Using this Boston Square as a guide, we can recognise four main activities which need to be supported in Knowledge Management.
I presented this Boston Square a couple of weeks ago, talking about four archetypes in KM.
This differentiation into different However we can also use this diagram as a check - to ensure we are balancing out Knowledge Management programs.
The Boston Square looks at four behaviours within KM, divided by Push and Pull, and Explicit and Tacit. Any balanced KM program will address all four, more or less equally. Any KM program that focuses only on one or two quadrants in unbalanced.
The Explicit Push quadrant, labelled Share, is where an organisation focuses on collecting codified or documented knowledge, and on creating knowledge collections. It is the "Collect" route described here. The KM focus is on portals such as SharePoint, and on information structures, tagging, content provision and user contribution. If your biggest worry is how to incentivise explicit content, you are taking this role.

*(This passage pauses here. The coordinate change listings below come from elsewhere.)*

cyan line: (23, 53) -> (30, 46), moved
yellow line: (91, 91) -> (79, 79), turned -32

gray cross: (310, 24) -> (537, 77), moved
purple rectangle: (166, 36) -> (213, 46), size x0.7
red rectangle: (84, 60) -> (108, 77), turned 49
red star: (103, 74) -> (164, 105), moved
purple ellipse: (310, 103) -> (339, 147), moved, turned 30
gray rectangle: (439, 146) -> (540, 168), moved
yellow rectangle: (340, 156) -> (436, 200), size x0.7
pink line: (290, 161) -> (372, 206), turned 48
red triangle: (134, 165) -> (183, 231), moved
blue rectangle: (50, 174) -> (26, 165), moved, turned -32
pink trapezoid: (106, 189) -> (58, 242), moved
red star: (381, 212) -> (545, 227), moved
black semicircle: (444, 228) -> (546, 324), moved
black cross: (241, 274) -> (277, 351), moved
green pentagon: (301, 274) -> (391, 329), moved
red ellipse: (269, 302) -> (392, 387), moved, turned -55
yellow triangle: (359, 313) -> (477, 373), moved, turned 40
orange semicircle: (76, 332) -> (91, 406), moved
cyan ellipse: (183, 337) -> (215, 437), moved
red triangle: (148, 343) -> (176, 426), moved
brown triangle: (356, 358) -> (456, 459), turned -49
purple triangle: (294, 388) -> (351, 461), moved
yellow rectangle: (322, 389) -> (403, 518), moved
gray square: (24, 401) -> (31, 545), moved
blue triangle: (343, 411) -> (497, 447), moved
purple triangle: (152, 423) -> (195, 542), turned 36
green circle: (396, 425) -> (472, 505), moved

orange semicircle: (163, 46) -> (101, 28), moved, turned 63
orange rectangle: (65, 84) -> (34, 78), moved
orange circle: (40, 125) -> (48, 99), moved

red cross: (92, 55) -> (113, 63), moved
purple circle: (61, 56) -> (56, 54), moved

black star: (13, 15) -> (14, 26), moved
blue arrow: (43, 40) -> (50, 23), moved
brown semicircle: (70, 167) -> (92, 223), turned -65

The Explicit Pull quadrant, labelled Search, is where an organisation focuses on facilitating searching for documents. They are concerned with taxonomies, ontologies, findability, cross-linking and search technologies, to ensure that people can find what they need in the explicit knowledge base.
The Tacit Push quadrant, labelled Tell, is where an organisation focuses on storytelling and knowledge exchange. They are concerned with getting the experts to tell what they know and tell their stories, with processes such as knowledge cafe, with blogging and microblogging, and with Working Out Loud.
The Tacit Pull quadrant, labelled Ask, is where an organisation focuses on creating and satisfying a demand for knowledge. They are concerned with getting questions answered, and putting people in touch with others, and with building structures such as communities of practice, where questions are safe to ask and speedily answered. This is the "Connect" route described here.
Everyone will have their preferred quadrant in which they feel most comfortable, but the key for any KM program is that you need to address all four elements.
You need to address all four elements, as different knowledge needs to be transferred in different ways, and to focus on only one quadrant of the diagram is to miss 75% of the possibilities KM can deliver.
How does your KM program measure up?